De toute évidence, la question a toujours été de savoir qui est considéré.e comme appartenant à cet universel : au fond, savoir qui peut être reconnu.e comme individu.e semblable au-delà du différent. La question se pose entre nations : dans la communauté nationale et politique, je reconnais mes pairs comme étant soumis au même droit, comme appartenant à la même volonté collective. Au-delà des frontières et de la nationalité, les autres peuples deviennent un différent irréductible - je ne m’identifie pas à eux, je peux les combattre au nom de mes intérêts.

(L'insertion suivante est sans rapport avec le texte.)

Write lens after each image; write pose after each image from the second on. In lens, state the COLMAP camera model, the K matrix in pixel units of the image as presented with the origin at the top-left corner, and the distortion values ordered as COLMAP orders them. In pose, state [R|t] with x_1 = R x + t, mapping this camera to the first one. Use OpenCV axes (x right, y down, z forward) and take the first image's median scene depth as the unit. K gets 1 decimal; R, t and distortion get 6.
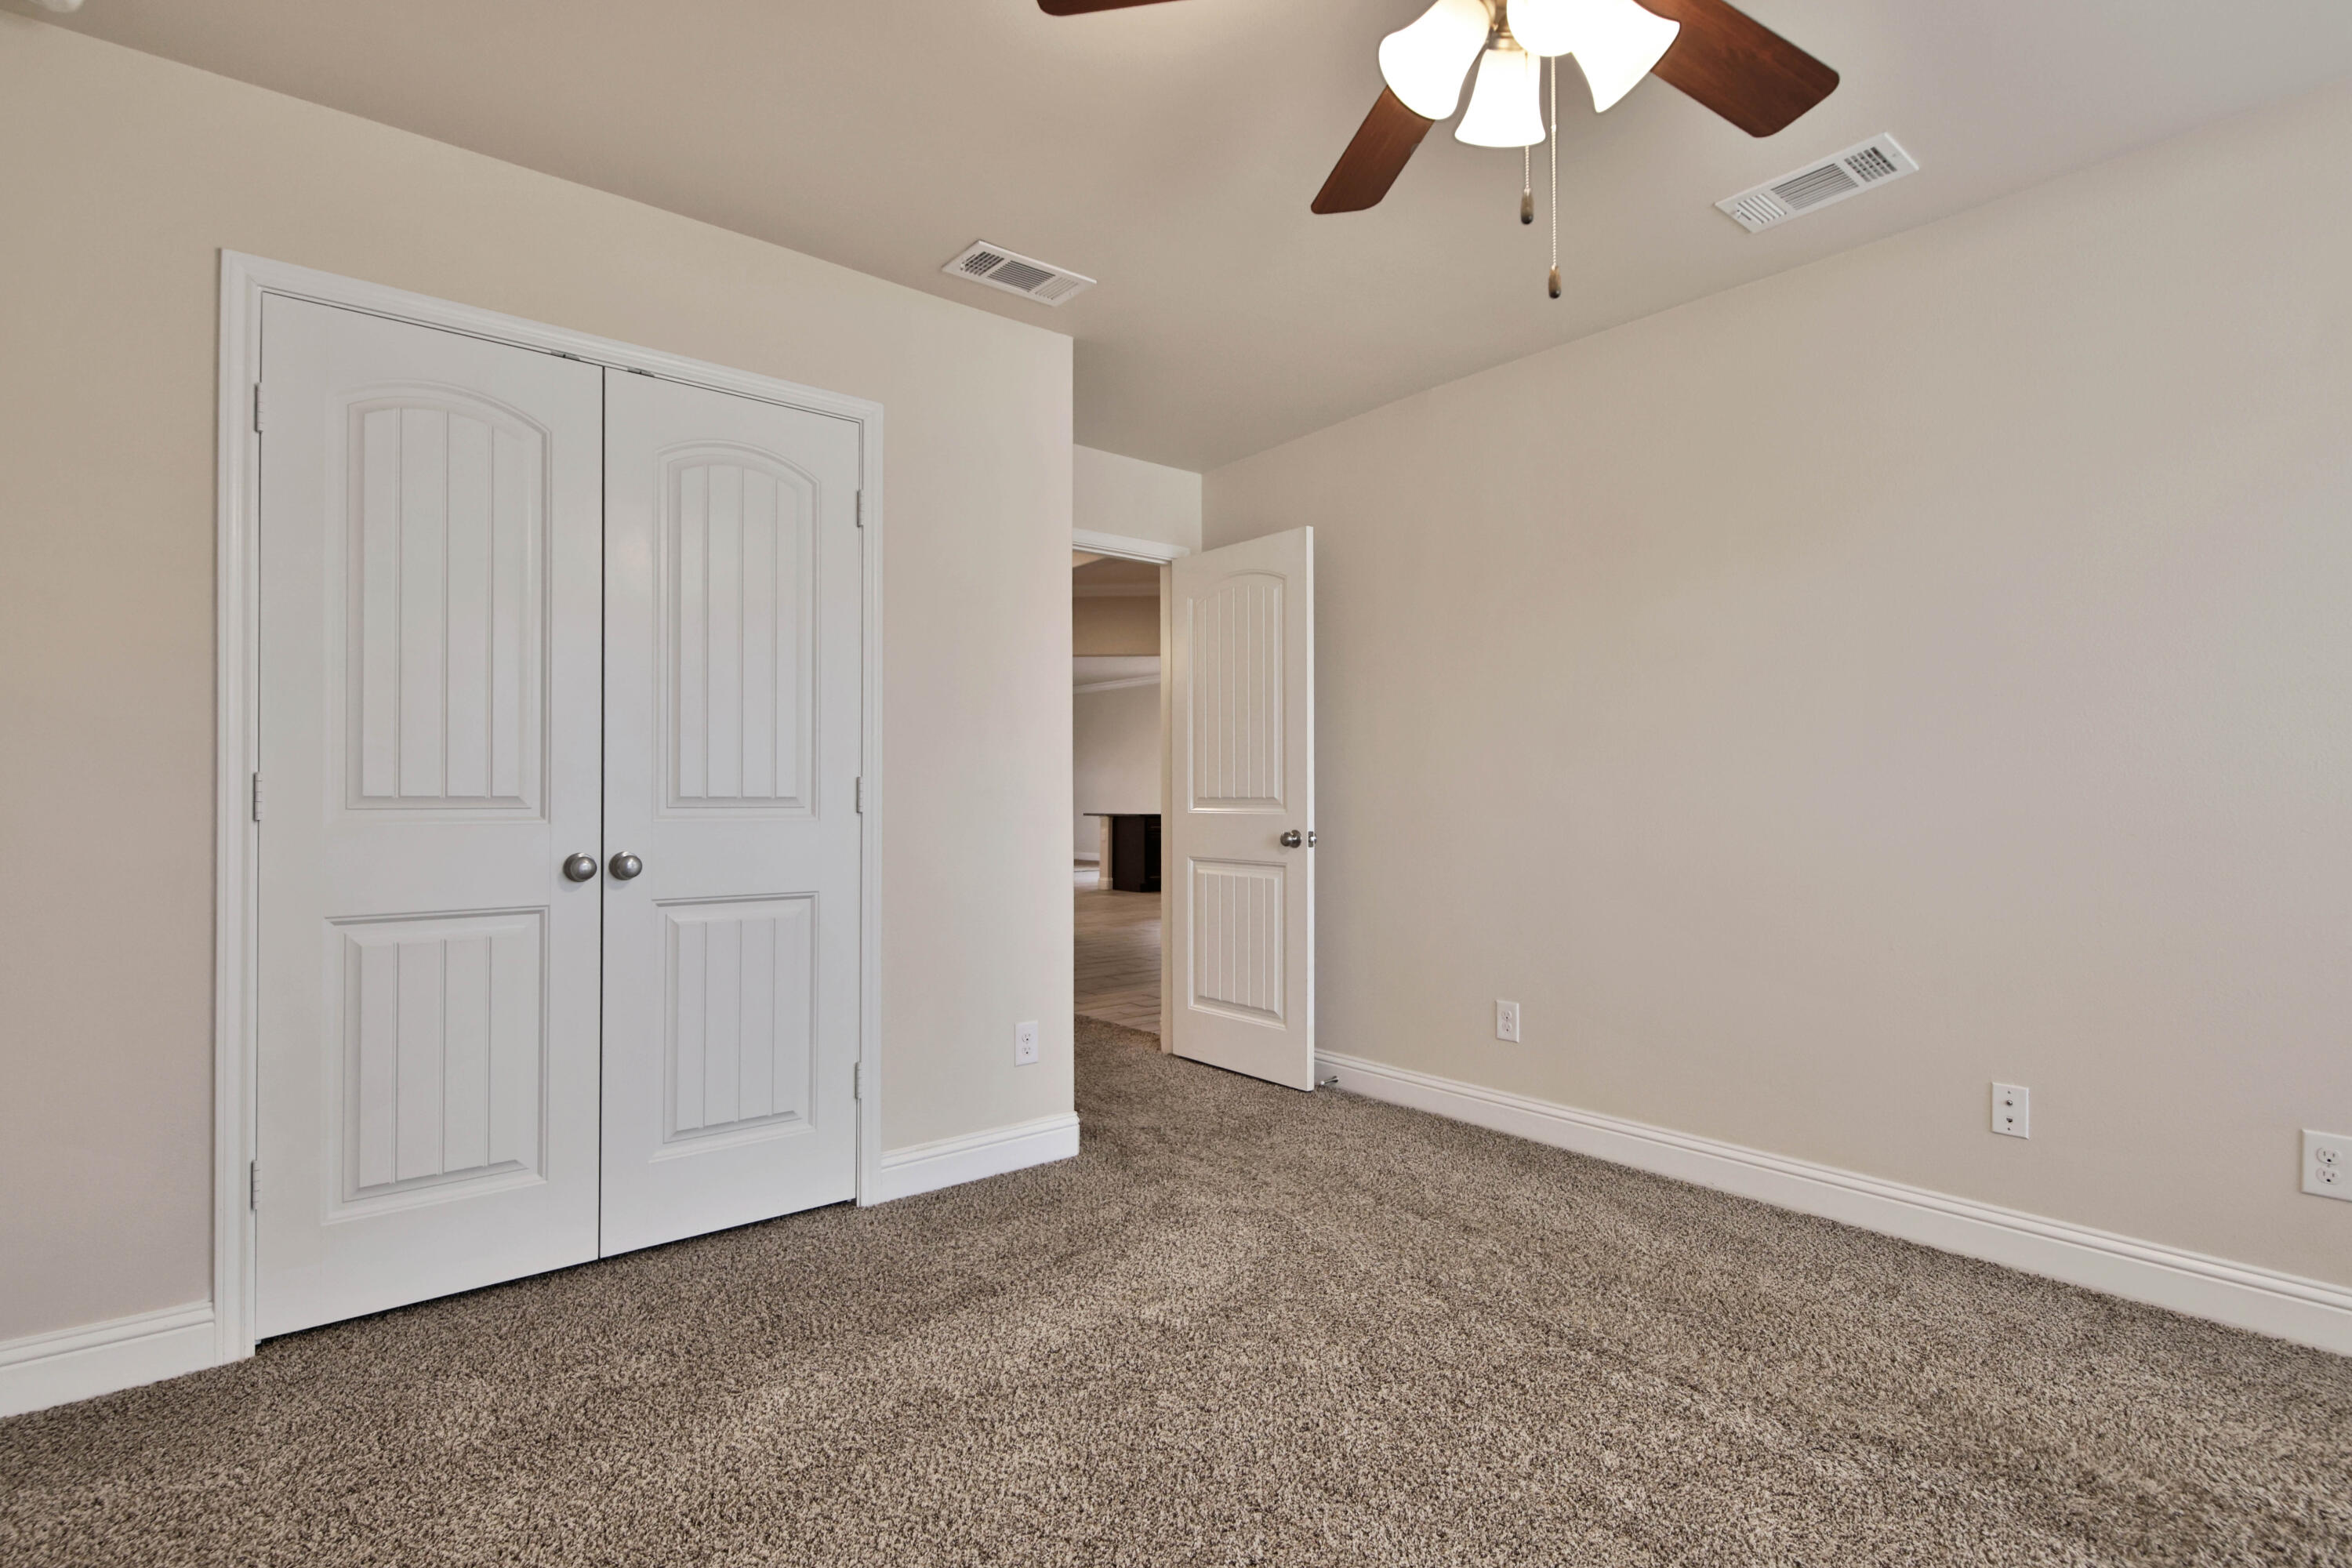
lens RADIAL K [[1113.3, 0, 1179.5], [0, 1113.3, 787.2], [0, 0, 1]] dist [0.008097, -0.013296]
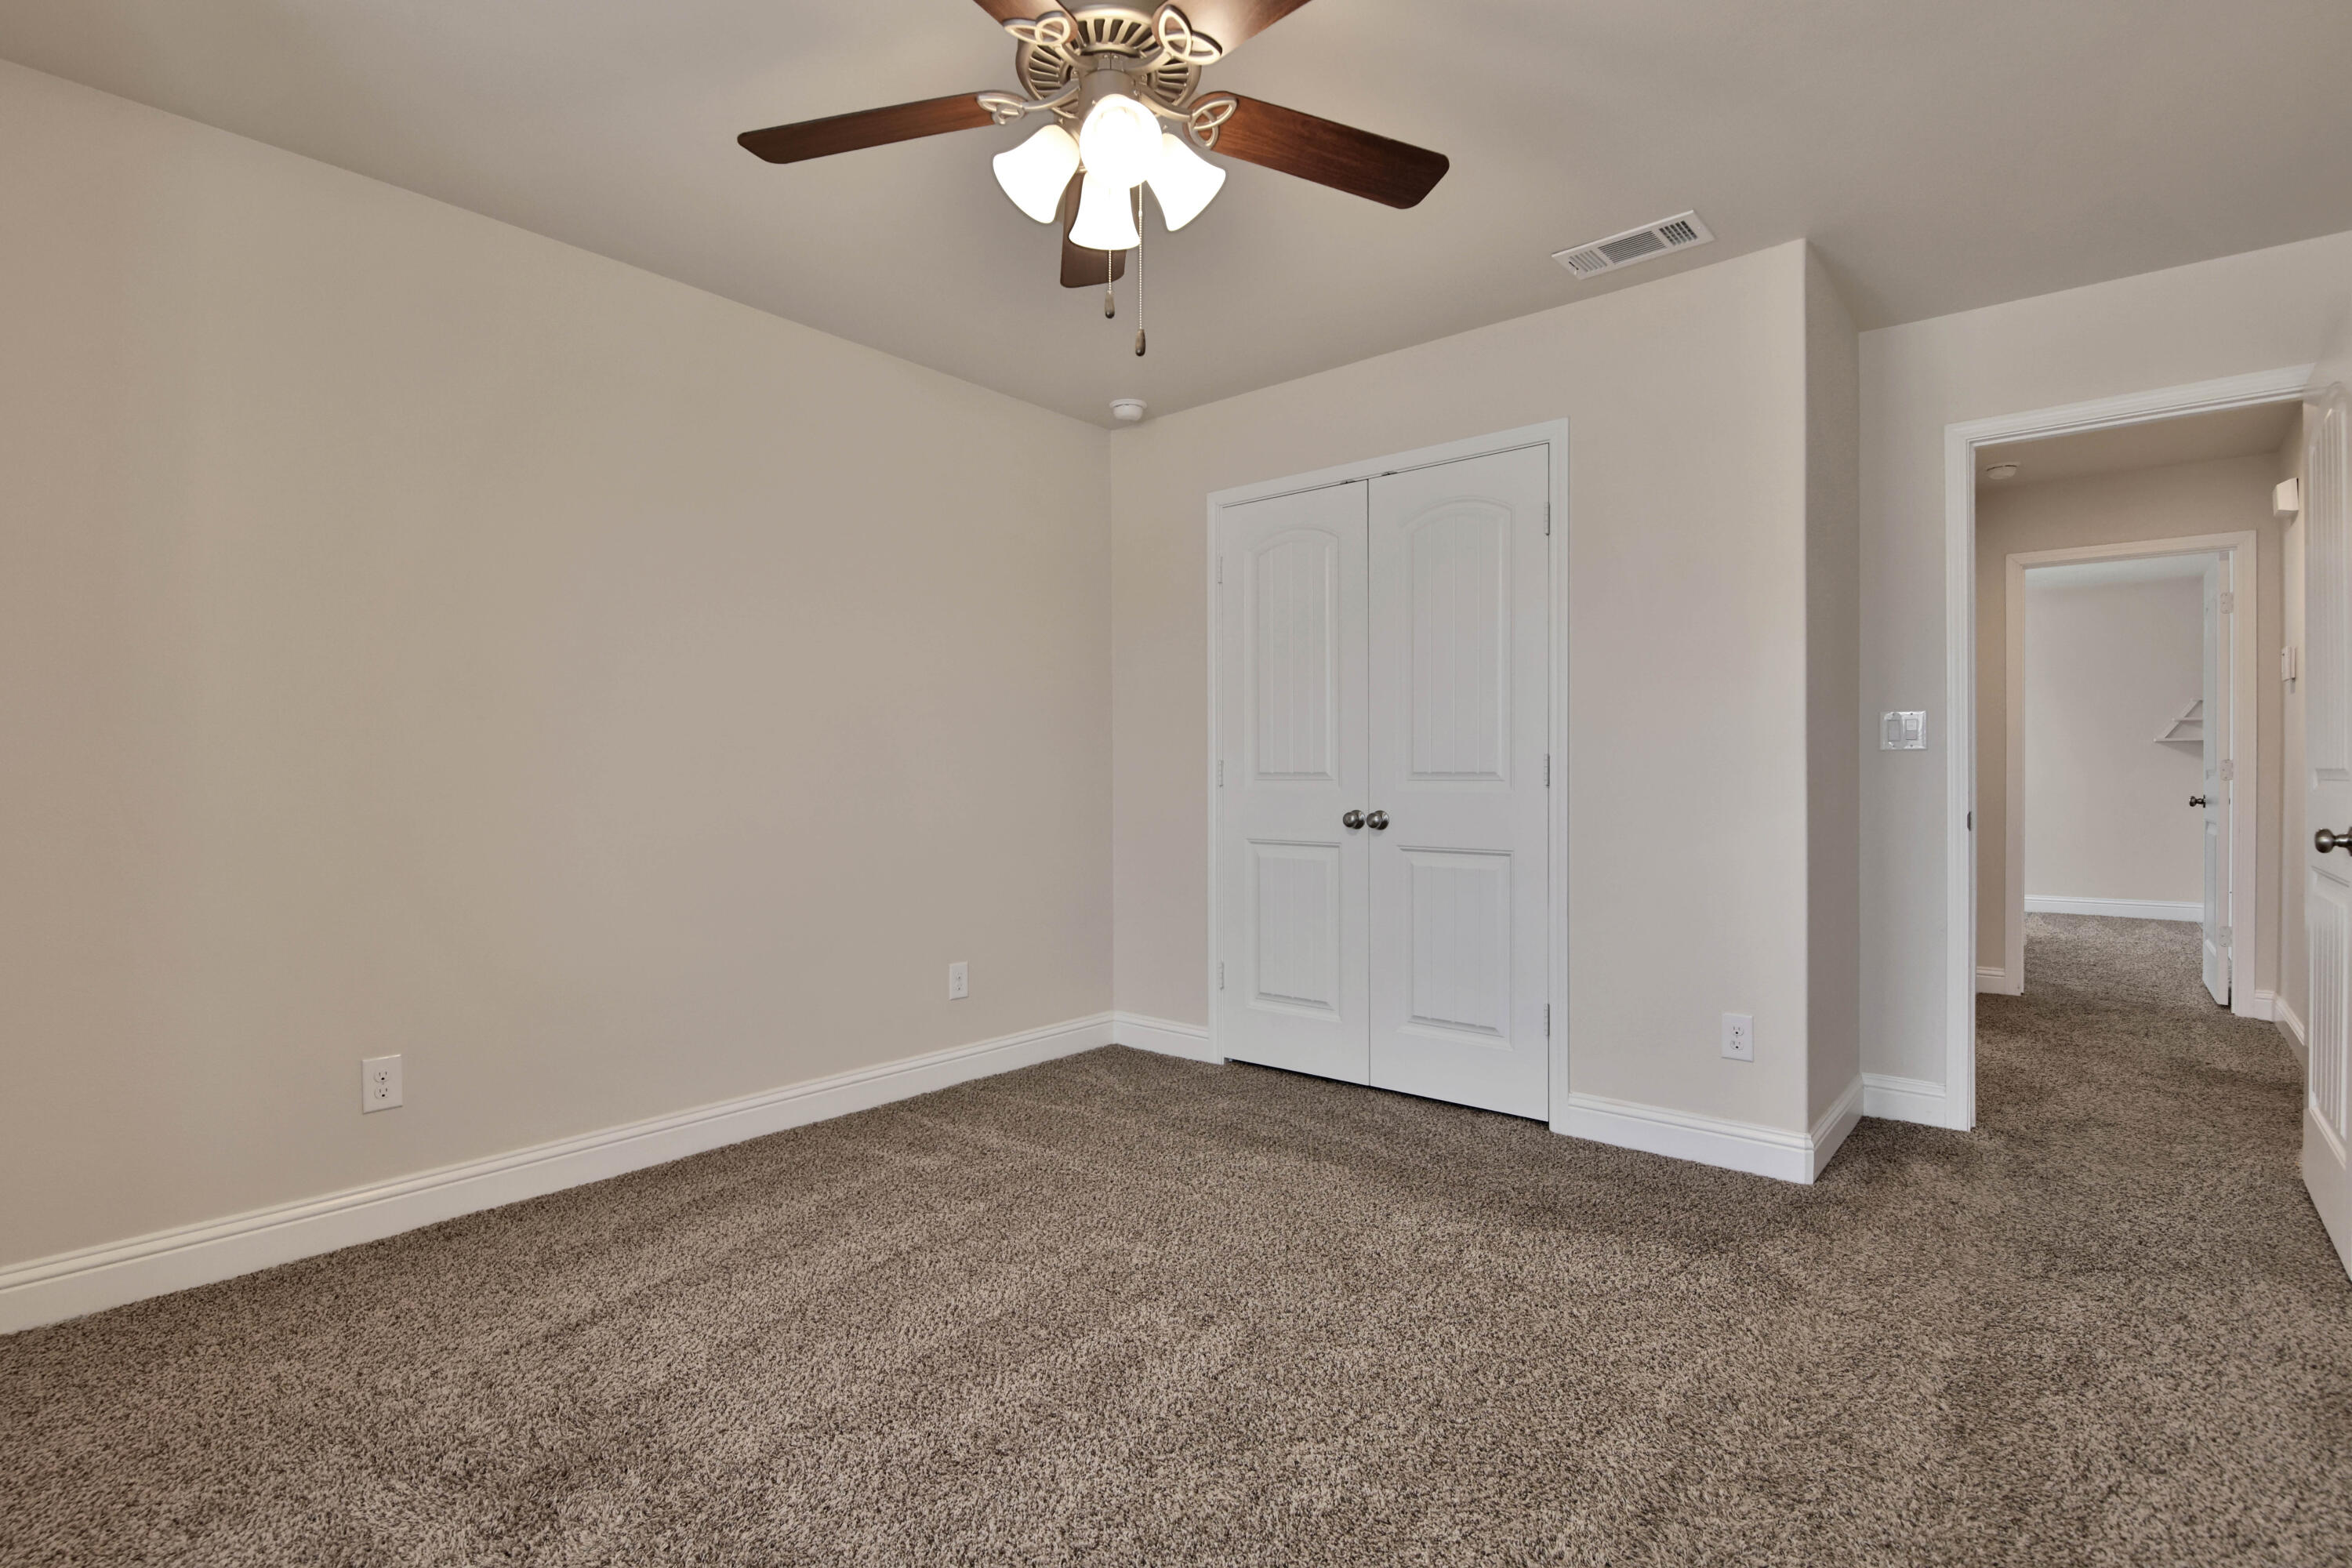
lens RADIAL K [[1113.3, 0, 1180.7], [0, 1113.3, 775.3], [0, 0, 1]] dist [0.008097, -0.013296]
pose [[0.190682, -0.000155, -0.981652, 0.841749], [0.011225, 0.999935, 0.002022, 0.006010], [0.981588, -0.011404, 0.190671, 0.456310]]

La question se pose aussi entre continents, voire, plus lucidement, entre couleurs de peau. En témoigne l’indignation à géométrie variable face aux guerres en Ukraine d’un côté, au Soudan ou en RDC de l’autre ; dans l’humanisation bien naturelle des otages israéliens d’un côté, et la déshumanisation des Palestiniens réduits au rang de chiffres de l’autre. Elle se pose également, et de plus en plus ouvertement, à l’intérieur des frontières, entre des individu.es d’une même nation mais avec des origines, des religions et des couleurs de peau différentes. Elle traverse enfin les rapports de genre, par l’objectivation persistante des femmes.

Loin des grands discours universalistes du siècle passé, on observe aujourd’hui une réduction progressive du cercle de celles et ceux effectivement reconnu·es comme individus, pour en revenir – de manière hyperbolique chez les Républicains aux Etats-Unis – au plus petit dénominateur commun de la reconnaissance. Celui qui est considéré comme le même, c’est l’homme blanc républicain, de préférence fortuné. L’autre - le noir, le wokiste, le gauchiste, la féministe - est désormais considéré comme “ennemi de l’intérieur”[2]. Portée à son extrême, cette logique de réduction de l’empathie aboutit finalement à ne reconnaître plus que soi comme unique source de subjectivité, unique sujet de droit. Ainsi quand le président américain terrorise ses ministres qu’il a lui-même choisis lors d’un conseil des ministres, il est le seul sujet dans un groupe d’objets de sa volonté. En déclarant que l’empathie est “la faiblesse fondamentale de la civilisation occidentale”, Elon Musk n’a pas seulement produit une formule choc ; il a aussi donné une puissante clé de lecture du fonctionnement de son camp. 

Dans une telle configuration, il n’y a plus rien d’étonnant à réduire à néant tout autre, tant qu’un bénéfice peut en être retiré. Les ressources fossiles d’un Etat (comme le Groenland) peuvent être accaparées par la force pour accroître la puissance d’un autre ; une population entière peut être exterminée pour en tirer des bénéfices immobiliers ; le changement climatique peut être délibérément accéléré pour en retirer des bénéfices (chez Poutine pour accéder aux ressources fossiles de la Sibérie par exemple), sans aucun égard pour les peuples étrangers, et les populations pauvres en payant le prix fort.

Si l’universalité des droits ne se réinvente pas en pratique, si l’empathie ne retrouve pas son attrait moral et sa dynamique, l’arc moral que King évoquait restera une promesse inachevée.

[1] C. Andrieu (dir.), Le Conseil national de la Résistance, Paris, Folio, 2025.